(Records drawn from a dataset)
□ □ □ □ □ □ □
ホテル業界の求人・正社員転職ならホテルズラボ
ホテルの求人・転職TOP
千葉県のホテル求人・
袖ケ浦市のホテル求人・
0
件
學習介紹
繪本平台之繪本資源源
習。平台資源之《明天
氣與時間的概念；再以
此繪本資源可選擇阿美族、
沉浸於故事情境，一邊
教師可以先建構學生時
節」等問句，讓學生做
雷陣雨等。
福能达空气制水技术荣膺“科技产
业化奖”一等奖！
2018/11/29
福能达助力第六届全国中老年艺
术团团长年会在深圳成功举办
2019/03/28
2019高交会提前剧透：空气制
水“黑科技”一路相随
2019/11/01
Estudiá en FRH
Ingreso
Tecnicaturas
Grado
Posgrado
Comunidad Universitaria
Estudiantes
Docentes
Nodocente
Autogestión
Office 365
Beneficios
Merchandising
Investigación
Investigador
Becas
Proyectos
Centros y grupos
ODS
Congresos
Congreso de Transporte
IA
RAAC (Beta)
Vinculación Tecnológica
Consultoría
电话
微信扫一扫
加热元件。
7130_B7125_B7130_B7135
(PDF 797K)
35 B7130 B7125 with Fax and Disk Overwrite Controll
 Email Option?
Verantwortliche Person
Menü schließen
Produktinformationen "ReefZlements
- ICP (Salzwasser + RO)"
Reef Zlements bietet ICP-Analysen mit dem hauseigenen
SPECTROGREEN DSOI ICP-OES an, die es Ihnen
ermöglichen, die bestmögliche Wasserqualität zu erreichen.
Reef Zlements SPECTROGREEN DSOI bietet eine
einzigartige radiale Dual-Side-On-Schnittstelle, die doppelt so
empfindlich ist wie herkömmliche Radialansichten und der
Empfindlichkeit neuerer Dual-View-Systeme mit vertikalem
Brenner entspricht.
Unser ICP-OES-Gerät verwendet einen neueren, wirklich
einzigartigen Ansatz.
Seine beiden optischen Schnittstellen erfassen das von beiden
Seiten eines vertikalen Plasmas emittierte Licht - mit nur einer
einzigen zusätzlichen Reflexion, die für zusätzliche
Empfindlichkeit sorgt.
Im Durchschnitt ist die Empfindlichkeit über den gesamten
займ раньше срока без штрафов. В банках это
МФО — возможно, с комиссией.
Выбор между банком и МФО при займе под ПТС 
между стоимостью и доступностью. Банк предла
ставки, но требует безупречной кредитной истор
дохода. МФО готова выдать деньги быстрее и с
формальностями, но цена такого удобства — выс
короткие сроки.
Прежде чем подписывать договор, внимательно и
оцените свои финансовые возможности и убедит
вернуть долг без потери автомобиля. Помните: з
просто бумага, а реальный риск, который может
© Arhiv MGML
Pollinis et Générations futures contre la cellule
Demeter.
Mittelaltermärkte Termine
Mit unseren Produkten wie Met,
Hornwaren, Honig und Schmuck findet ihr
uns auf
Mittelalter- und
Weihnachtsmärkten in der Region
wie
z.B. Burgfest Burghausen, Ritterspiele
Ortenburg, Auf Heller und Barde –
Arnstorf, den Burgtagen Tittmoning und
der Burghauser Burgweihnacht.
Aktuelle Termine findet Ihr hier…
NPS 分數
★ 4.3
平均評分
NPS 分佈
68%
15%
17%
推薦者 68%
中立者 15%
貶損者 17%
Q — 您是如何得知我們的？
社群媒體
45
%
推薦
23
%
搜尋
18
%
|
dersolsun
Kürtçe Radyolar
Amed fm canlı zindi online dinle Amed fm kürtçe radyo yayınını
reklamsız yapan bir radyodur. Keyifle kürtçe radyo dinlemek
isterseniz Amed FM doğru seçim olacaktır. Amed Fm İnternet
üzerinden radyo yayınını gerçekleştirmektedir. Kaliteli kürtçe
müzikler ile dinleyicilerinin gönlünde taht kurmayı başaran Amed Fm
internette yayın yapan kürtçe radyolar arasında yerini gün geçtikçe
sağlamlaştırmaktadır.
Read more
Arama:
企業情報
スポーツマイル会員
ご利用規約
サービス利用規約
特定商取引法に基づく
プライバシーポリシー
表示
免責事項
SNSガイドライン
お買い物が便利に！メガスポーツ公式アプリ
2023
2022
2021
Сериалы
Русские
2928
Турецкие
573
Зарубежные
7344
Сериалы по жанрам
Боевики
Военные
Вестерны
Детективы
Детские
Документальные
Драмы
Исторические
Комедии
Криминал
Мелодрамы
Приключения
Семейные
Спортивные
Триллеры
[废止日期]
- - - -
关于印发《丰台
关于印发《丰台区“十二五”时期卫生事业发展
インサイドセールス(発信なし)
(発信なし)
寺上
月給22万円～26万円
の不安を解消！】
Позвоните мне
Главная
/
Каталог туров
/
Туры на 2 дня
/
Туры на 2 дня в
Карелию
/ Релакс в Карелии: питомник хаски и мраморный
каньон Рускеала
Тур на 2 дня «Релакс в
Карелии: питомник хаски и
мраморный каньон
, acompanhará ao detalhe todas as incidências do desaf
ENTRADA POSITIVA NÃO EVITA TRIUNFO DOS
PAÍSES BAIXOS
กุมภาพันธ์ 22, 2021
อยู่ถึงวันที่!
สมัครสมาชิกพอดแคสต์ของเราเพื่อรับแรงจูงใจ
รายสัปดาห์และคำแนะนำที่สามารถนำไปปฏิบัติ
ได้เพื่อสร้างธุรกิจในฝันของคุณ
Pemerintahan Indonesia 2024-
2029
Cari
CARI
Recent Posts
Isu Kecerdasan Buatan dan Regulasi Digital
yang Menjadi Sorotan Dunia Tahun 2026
□ □ □ □ □ □ □
Task directions: Only the lines above from the one with "Pollinis et Générations" up to and including the one with "Arnstorf, den Burgtagen Tittmoning und" should be repeated, exactly as written.

Answer to this task:
Pollinis et Générations futures contre la cellule
Demeter.
Mittelaltermärkte Termine
Mit unseren Produkten wie Met,
Hornwaren, Honig und Schmuck findet ihr
uns auf
Mittelalter- und
Weihnachtsmärkten in der Region
wie
z.B. Burgfest Burghausen, Ritterspiele
Ortenburg, Auf Heller und Barde –
Arnstorf, den Burgtagen Tittmoning und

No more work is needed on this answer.